Quote the text of every record below word for word, keeping each line as it is, and leave the pictures out of your answer.
▬▬▬▬▬▬▬▬▬▬
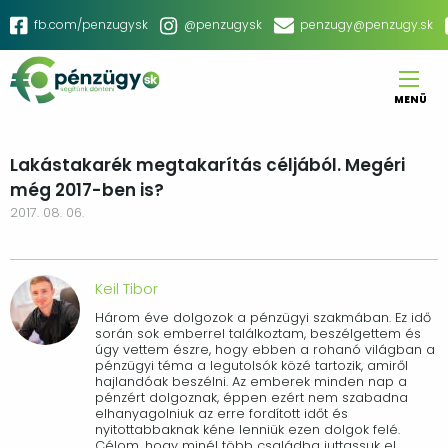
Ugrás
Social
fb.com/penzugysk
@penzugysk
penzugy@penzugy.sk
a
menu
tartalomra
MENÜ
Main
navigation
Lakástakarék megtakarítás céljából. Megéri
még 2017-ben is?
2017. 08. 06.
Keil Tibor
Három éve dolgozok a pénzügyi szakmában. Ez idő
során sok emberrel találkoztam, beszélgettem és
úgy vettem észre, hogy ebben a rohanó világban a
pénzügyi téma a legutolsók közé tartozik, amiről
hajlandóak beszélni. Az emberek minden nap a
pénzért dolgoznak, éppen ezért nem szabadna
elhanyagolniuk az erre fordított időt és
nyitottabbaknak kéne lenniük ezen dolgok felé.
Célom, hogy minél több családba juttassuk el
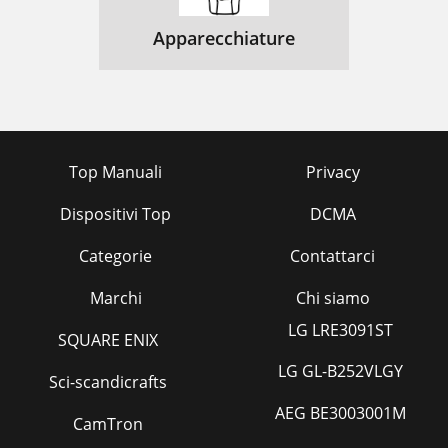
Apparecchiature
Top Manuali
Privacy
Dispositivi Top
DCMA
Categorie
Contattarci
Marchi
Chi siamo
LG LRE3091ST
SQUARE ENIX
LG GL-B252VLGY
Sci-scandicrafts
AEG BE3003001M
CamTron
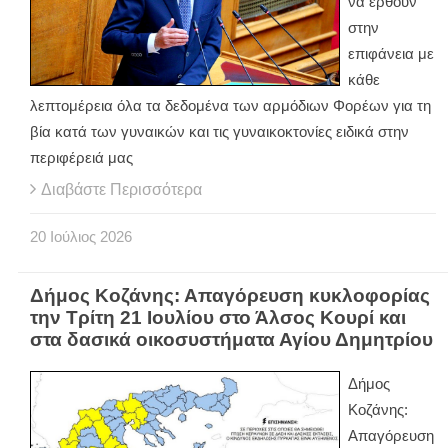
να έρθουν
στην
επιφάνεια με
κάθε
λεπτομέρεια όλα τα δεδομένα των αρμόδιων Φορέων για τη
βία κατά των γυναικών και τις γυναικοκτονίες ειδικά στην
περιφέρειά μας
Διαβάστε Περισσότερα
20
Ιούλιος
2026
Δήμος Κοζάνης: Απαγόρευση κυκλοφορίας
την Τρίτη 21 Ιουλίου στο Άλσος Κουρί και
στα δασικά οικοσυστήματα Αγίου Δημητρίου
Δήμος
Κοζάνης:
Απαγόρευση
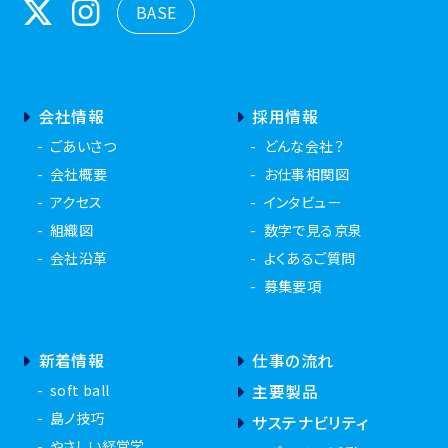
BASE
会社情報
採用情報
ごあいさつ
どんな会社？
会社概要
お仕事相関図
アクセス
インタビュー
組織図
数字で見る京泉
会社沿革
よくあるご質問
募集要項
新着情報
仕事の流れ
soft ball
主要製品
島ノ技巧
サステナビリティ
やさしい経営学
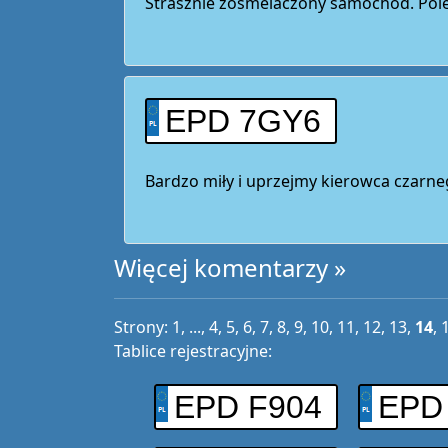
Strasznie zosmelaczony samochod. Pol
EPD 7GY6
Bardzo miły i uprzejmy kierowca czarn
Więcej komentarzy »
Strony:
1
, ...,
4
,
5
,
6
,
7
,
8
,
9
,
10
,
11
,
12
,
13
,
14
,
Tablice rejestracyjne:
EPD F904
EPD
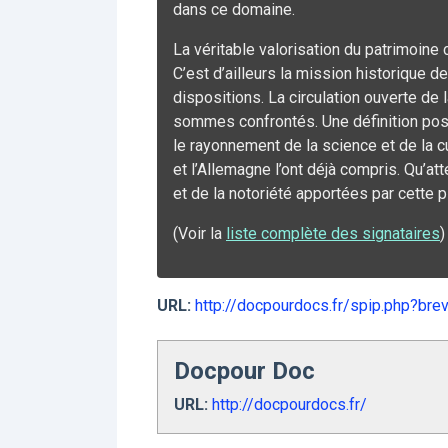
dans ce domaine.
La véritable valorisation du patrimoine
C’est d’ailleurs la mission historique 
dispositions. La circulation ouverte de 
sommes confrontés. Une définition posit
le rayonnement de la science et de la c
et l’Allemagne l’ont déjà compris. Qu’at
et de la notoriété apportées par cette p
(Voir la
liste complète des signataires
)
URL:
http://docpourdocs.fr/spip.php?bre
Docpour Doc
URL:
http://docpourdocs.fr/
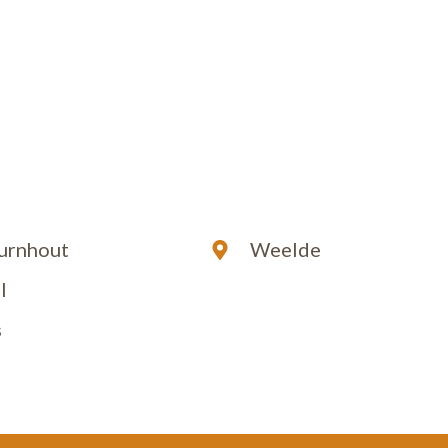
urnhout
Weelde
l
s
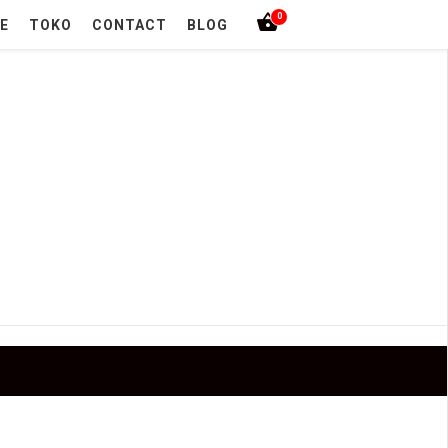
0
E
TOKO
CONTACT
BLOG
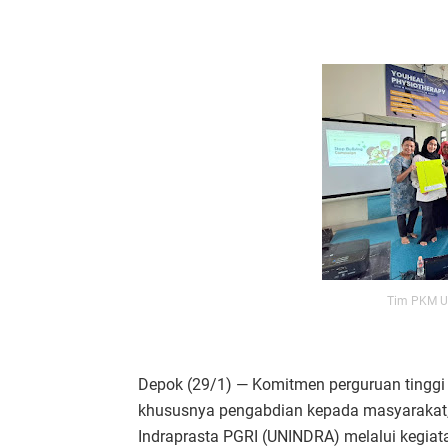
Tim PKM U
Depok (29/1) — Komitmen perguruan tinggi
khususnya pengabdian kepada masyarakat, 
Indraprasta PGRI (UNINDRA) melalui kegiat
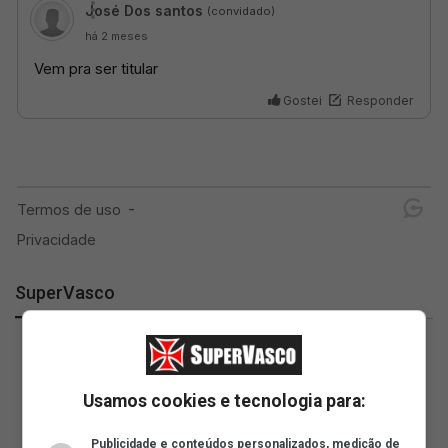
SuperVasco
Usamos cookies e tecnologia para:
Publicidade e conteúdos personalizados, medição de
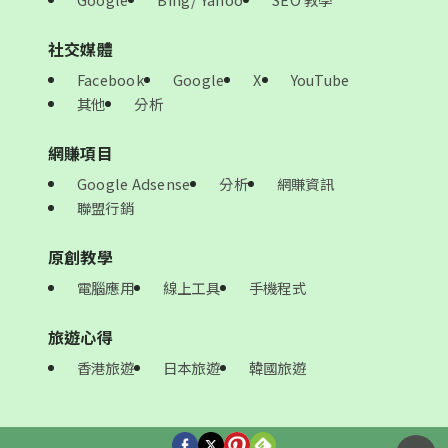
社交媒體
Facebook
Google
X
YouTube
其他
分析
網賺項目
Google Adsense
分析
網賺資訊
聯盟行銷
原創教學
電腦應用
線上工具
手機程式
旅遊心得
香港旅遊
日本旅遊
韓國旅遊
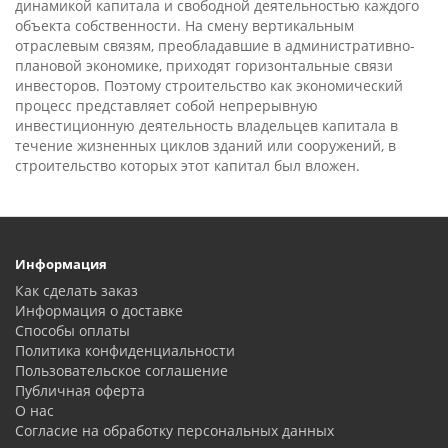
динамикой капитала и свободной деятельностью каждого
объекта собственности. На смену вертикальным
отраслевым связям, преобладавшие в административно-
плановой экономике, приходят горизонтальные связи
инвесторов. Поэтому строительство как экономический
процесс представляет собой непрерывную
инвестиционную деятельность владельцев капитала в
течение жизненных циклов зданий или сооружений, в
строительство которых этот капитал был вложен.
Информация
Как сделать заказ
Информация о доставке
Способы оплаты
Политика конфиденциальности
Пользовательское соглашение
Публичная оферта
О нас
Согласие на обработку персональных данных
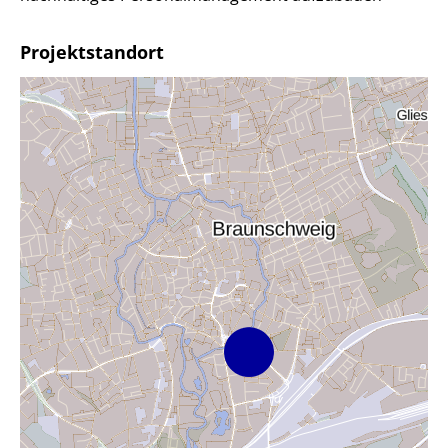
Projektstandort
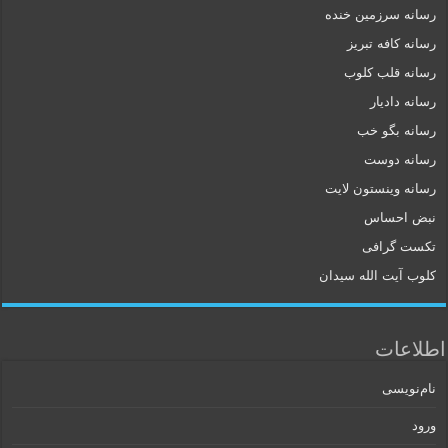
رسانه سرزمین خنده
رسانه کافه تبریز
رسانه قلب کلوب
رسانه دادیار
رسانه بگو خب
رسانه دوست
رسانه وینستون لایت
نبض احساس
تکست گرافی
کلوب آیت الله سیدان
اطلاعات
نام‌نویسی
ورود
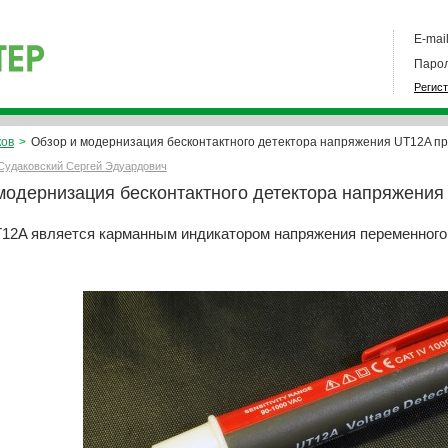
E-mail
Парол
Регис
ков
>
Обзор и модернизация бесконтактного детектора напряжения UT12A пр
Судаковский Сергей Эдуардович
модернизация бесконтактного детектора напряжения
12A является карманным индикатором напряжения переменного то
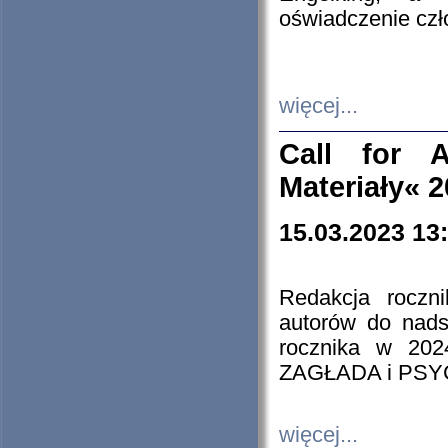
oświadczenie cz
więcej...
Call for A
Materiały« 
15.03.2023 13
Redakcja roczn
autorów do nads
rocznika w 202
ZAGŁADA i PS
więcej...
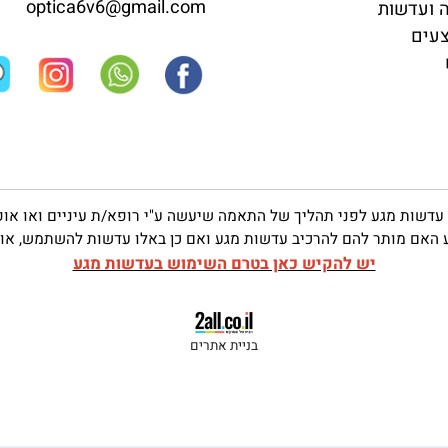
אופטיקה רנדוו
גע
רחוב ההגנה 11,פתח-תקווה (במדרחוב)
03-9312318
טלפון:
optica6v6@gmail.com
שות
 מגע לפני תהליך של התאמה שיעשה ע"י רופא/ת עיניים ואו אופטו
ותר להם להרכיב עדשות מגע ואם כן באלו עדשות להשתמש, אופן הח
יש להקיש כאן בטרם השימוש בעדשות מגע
▬▬▬▬▬▬▬▬▬▬
▶ **SOLUTION TO THE PROBLEM**:
Ugrás
Social
fb.com/penzugysk
@penzugysk
penzugy@penzugy.sk
a
menu
tartalomra
MENÜ
Main
navigation
Lakástakarék megtakarítás céljából. Megéri
még 2017-ben is?
2017. 08. 06.
Keil Tibor
Három éve dolgozok a pénzügyi szakmában. Ez idő
során sok emberrel találkoztam, beszélgettem és
úgy vettem észre, hogy ebben a rohanó világban a
pénzügyi téma a legutolsók közé tartozik, amiről
hajlandóak beszélni. Az emberek minden nap a
pénzért dolgoznak, éppen ezért nem szabadna
elhanyagolniuk az erre fordított időt és
nyitottabbaknak kéne lenniük ezen dolgok felé.
Célom, hogy minél több családba juttassuk el
Apparecchiature
Top Manuali
Privacy
Dispositivi Top
DCMA
Categorie
Contattarci
Marchi
Chi siamo
LG LRE3091ST
SQUARE ENIX
LG GL-B252VLGY
Sci-scandicrafts
AEG BE3003001M
CamTron
να έρθουν
στην
επιφάνεια με
κάθε
λεπτομέρεια όλα τα δεδομένα των αρμόδιων Φορέων για τη
βία κατά των γυναικών και τις γυναικοκτονίες ειδικά στην
περιφέρειά μας
Διαβάστε Περισσότερα
20
Ιούλιος
2026
Δήμος Κοζάνης: Απαγόρευση κυκλοφορίας
την Τρίτη 21 Ιουλίου στο Άλσος Κουρί και
στα δασικά οικοσυστήματα Αγίου Δημητρίου
Δήμος
Κοζάνης:
Απαγόρευση
BASE
会社情報
採用情報
ごあいさつ
どんな会社？
会社概要
お仕事相関図
アクセス
インタビュー
組織図
数字で見る京泉
会社沿革
よくあるご質問
募集要項
新着情報
仕事の流れ
soft ball
主要製品
島ノ技巧
サステナビリティ
やさしい経営学
Strasznie zosmelaczony samochod. Pol
EPD 7GY6
Bardzo miły i uprzejmy kierowca czarn
Więcej komentarzy »
Strony:
1
, ...,
4
,
5
,
6
,
7
,
8
,
9
,
10
,
11
,
12
,
13
,
14
,
Tablice rejestracyjne:
EPD F904
EPD
dans ce domaine.
La véritable valorisation du patrimoine
C’est d’ailleurs la mission historique 
dispositions. La circulation ouverte de 
sommes confrontés. Une définition posit
le rayonnement de la science et de la c
et l’Allemagne l’ont déjà compris. Qu’at
et de la notoriété apportées par cette p
(Voir la
liste complète des signataires
)
URL:
http://docpourdocs.fr/spip.php?bre
Docpour Doc
URL:
http://docpourdocs.fr/
urnhout
Weelde
l
s
0
E
TOKO
CONTACT
BLOG
Tim PKM U
Depok (29/1) — Komitmen perguruan tinggi
khususnya pengabdian kepada masyarakat, 
Indraprasta PGRI (UNINDRA) melalui kegiat
SuperVasco
Usamos cookies e tecnologia para:
Publicidade e conteúdos personalizados, medição de
社交媒體
Facebook
Google
X
YouTube
其他
分析
網賺項目
Google Adsense
分析
網賺資訊
聯盟行銷
原創教學
電腦應用
線上工具
手機程式
旅遊心得
香港旅遊
日本旅遊
韓國旅遊
динамикой капитала и свободной деятельностью каждого
объекта собственности. На смену вертикальным
отраслевым связям, преобладавшие в административно-
плановой экономике, приходят горизонтальные связи
инвесторов. Поэтому строительство как экономический
процесс представляет собой непрерывную
инвестиционную деятельность владельцев капитала в
течение жизненных циклов зданий или сооружений, в
строительство которых этот капитал был вложен.
Информация
Как сделать заказ
Информация о доставке
Способы оплаты
Политика конфиденциальности
Пользовательское соглашение
Публичная оферта
О нас
Согласие на обработку персональных данных
Projektstandort
رسانه سرزمین خنده
رسانه کافه تبریز
رسانه قلب کلوب
رسانه دادیار
رسانه بگو خب
رسانه دوست
رسانه وینستون لایت
نبض احساس
تکست گرافی
کلوب آیت الله سیدان
اطلاعات
نام‌نویسی
ورود
E-mail
Парол
Регис
ков
>
Обзор и модернизация бесконтактного детектора напряжения UT12A пр
Судаковский Сергей Эдуардович
модернизация бесконтактного детектора напряжения
12A является карманным индикатором напряжения переменного то
oświadczenie cz
więcej...
Call for A
Materiały« 
15.03.2023 13
Redakcja roczn
autorów do nads
rocznika w 202
ZAGŁADA i PS
więcej...
אופטיקה רנדוו
גע
רחוב ההגנה 11,פתח-תקווה (במדרחוב)
03-9312318
טלפון:
optica6v6@gmail.com
שות
 מגע לפני תהליך של התאמה שיעשה ע"י רופא/ת עיניים ואו אופטו
ותר להם להרכיב עדשות מגע ואם כן באלו עדשות להשתמש, אופן הח
יש להקיש כאן בטרם השימוש בעדשות מגע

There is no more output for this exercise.